Yan Fei Xue, 38, and Zheng Hui Wang, 28, used the one-bedroomed flat in Lovell Park Grange, Little London, to prepare and package commercial quantities of counterfeit hand-rolling tobacco, before passing it off to the UK public as the genuine article.
Leeds Crown Court heard HM Revenue and Customs (HMRC) officers searched the flat and discovered more than 100 kilos of loose tobacco – some of which contained mould – and almost 15,000 cigarettes.
Officers also found 42,000 empty counterfeit tobacco pouches, packaging equipment and large quantities of vinegar – which the pair used to moisten their product.
Investigations started when Xue was stopped at Leeds Bradford Airport on May 9 2014.
Inside her luggage, Border Force officers discovered 40kg of illicit hand-rolling tobacco and 800 cigarettes.

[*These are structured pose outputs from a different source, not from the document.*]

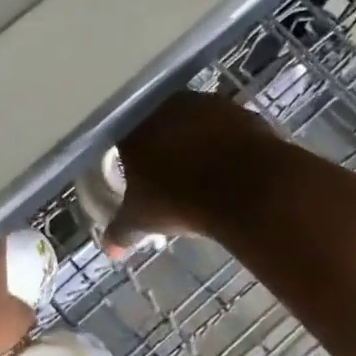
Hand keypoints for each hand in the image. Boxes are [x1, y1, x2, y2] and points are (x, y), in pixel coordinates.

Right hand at [108, 91, 283, 245]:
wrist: (245, 189)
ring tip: (203, 170)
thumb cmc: (179, 201)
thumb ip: (121, 232)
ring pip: (193, 123)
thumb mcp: (142, 221)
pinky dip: (225, 143)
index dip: (130, 158)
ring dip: (196, 141)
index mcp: (134, 129)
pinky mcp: (241, 112)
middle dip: (163, 146)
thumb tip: (109, 251)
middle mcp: (166, 107)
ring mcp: (207, 105)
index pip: (122, 139)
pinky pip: (225, 128)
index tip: (139, 176)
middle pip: (159, 125)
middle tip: (170, 173)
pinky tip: (229, 166)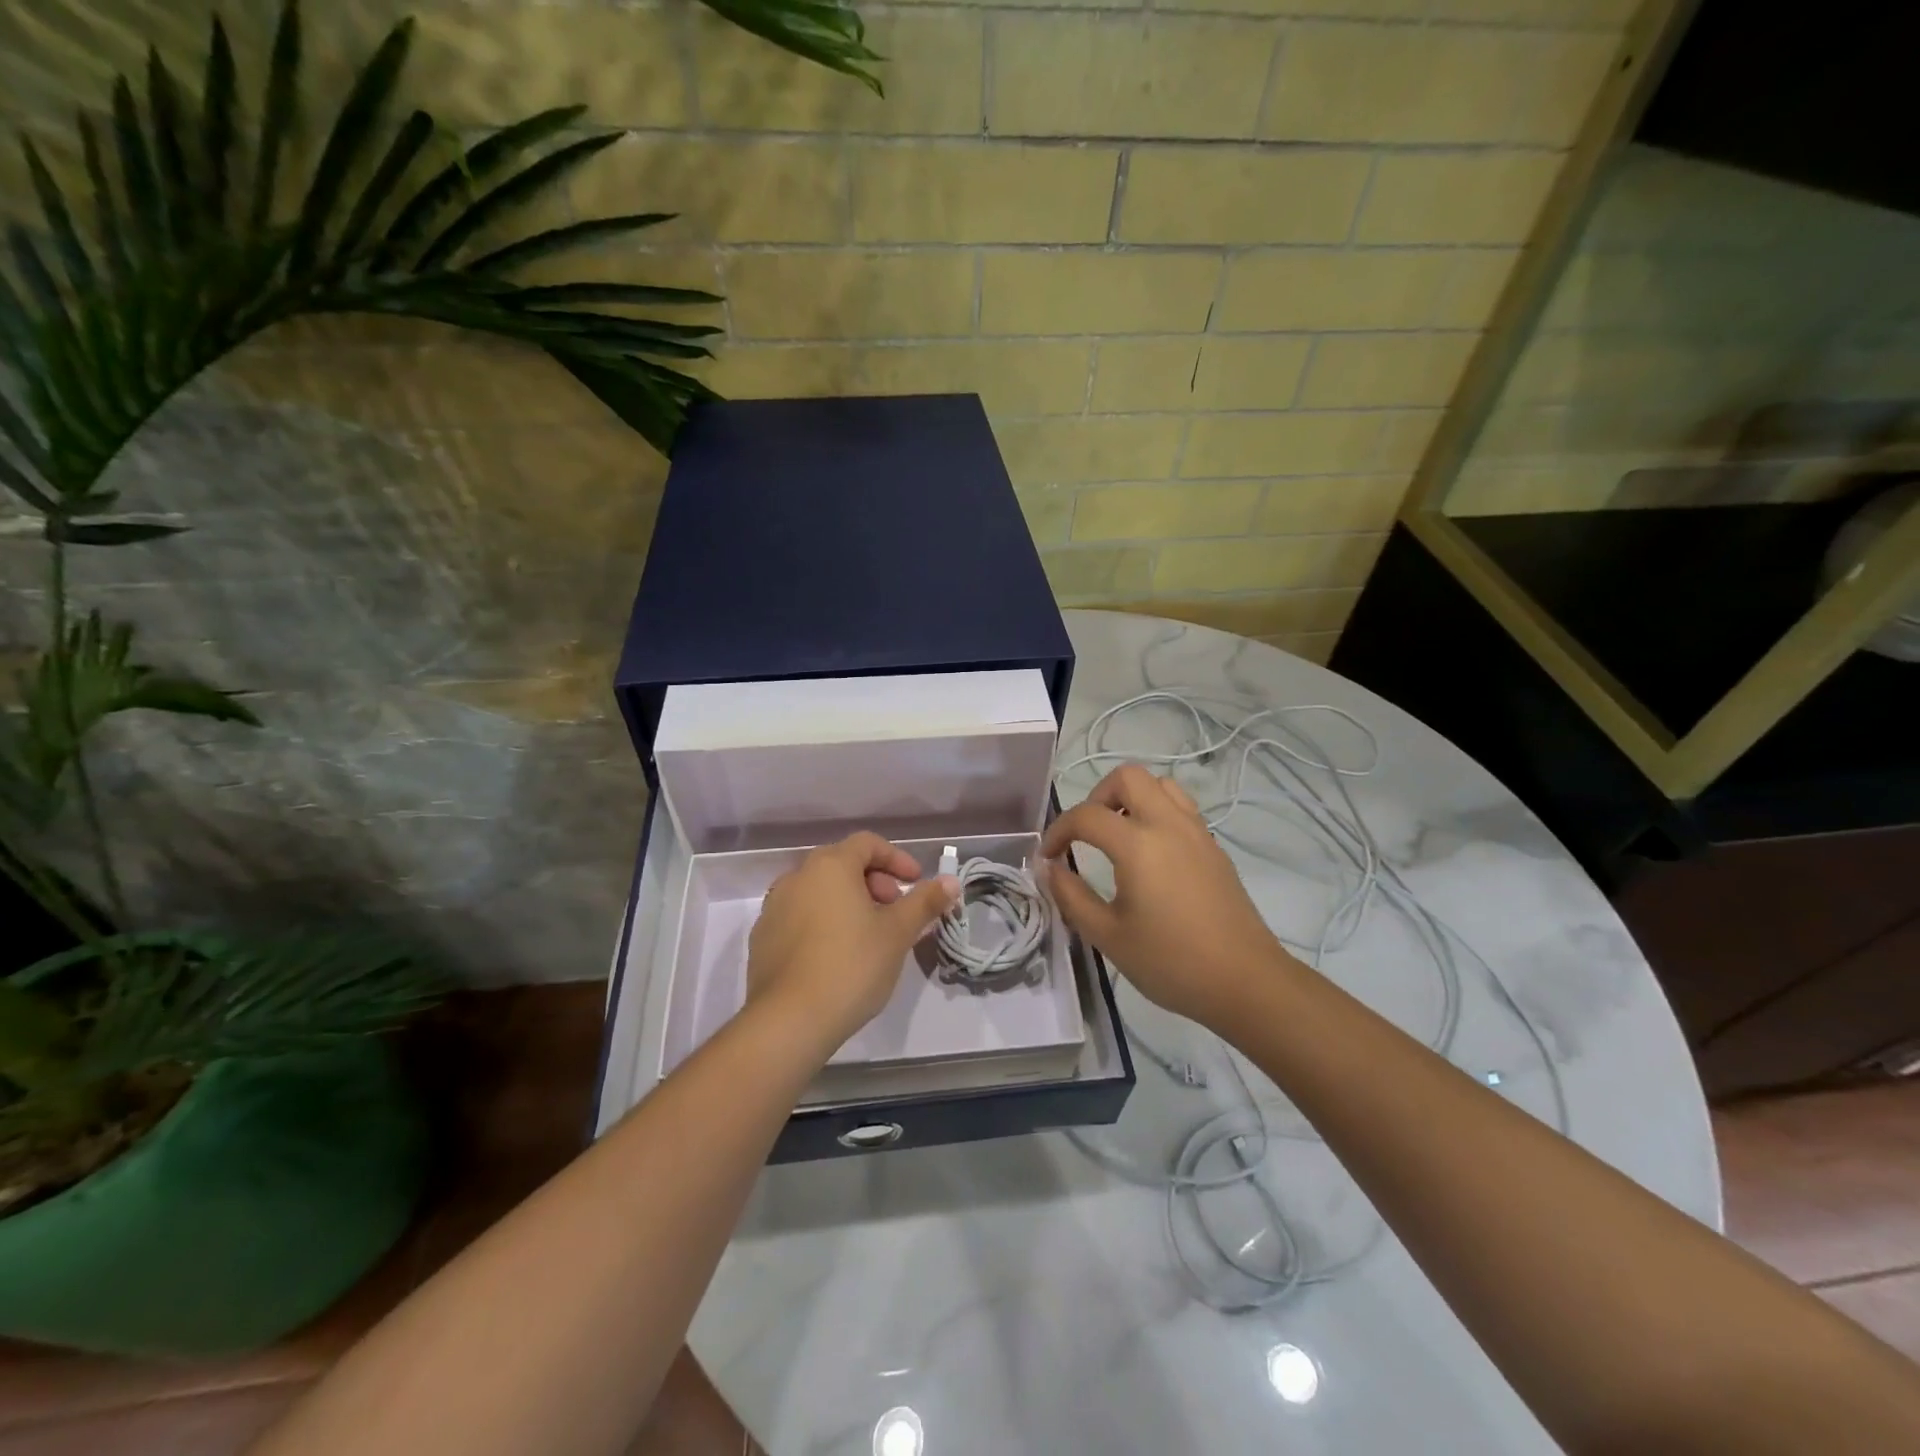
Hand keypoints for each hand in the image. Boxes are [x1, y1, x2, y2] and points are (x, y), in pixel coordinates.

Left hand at [746, 832, 959, 1056]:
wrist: (788, 1021)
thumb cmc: (852, 966)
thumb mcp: (898, 933)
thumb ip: (924, 902)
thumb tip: (950, 881)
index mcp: (830, 866)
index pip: (867, 844)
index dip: (897, 859)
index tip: (916, 883)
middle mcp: (797, 877)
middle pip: (842, 865)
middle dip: (875, 882)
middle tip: (895, 912)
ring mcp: (774, 908)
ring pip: (820, 891)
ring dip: (848, 903)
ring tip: (869, 935)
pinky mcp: (762, 939)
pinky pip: (800, 917)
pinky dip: (824, 923)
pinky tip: (837, 956)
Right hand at [1042, 765, 1296, 1029]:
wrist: (1246, 982)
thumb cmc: (1171, 962)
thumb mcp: (1108, 936)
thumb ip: (1071, 896)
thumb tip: (1049, 868)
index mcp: (1139, 844)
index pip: (1086, 815)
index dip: (1058, 830)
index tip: (1048, 856)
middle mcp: (1169, 825)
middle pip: (1128, 777)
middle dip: (1096, 796)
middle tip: (1086, 833)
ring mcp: (1197, 832)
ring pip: (1160, 785)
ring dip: (1130, 799)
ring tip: (1117, 836)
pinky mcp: (1213, 847)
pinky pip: (1180, 808)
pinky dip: (1155, 813)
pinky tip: (1149, 855)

After being arrested by HMRC, Xue said she had been paid £1,000 by a ‘friend’ in China to bring the tobacco back to the UK.
HMRC searched her Lovell Park Grange address and found the makeshift tobacco plant. The contraband – some of which was packaged as ‘tea’ – and manufacturing equipment were seized.
Further checks revealed a Zheng Hui Wang was the registered tenant.
When HMRC officers returned to the flat on July 7 2014, they discovered the tobacco plant was once again in full swing.
And amongst paperwork, officers found evidence of a foreign bank account belonging to Wang, with a balance of £7,000. Wang was arrested, Xue for a second time.
The pair were charged with being knowingly concerned in the fraudulent evasion of excise duty and pleaded guilty at the start of their trial in July.
Both were handed 15 month prison sentences, suspended for two years.
Wang, of Greenford Road, London, was also handed a three-month curfew, and Xue, of Lovell Park Grange, Little London, Leeds, was given a community order.
The total excise duty evaded relating to the three tobacco seizures totalled £30,626.08.
When filled, the 42,000 empty hand rolling tobacco pouches would have resulted in a duty loss of £300,464.89.
Jo Tyler, assistant director, criminal investigation, HMRC, said: “This was a well-oiled operation – Xue and Wang went to great lengths to earn a dishonest living.
“The public was led to believe this tobacco was from a genuine, regulated manufacturer. But the pair knew that simply wasn’t true and showed a total disregard for others by adding their own ingredients.
“Tobacco fraud is a highly organised global crime, which costs the UK around £2.1 billion a year in lost taxes. It is theft from the taxpayer, and undermines legitimate traders.”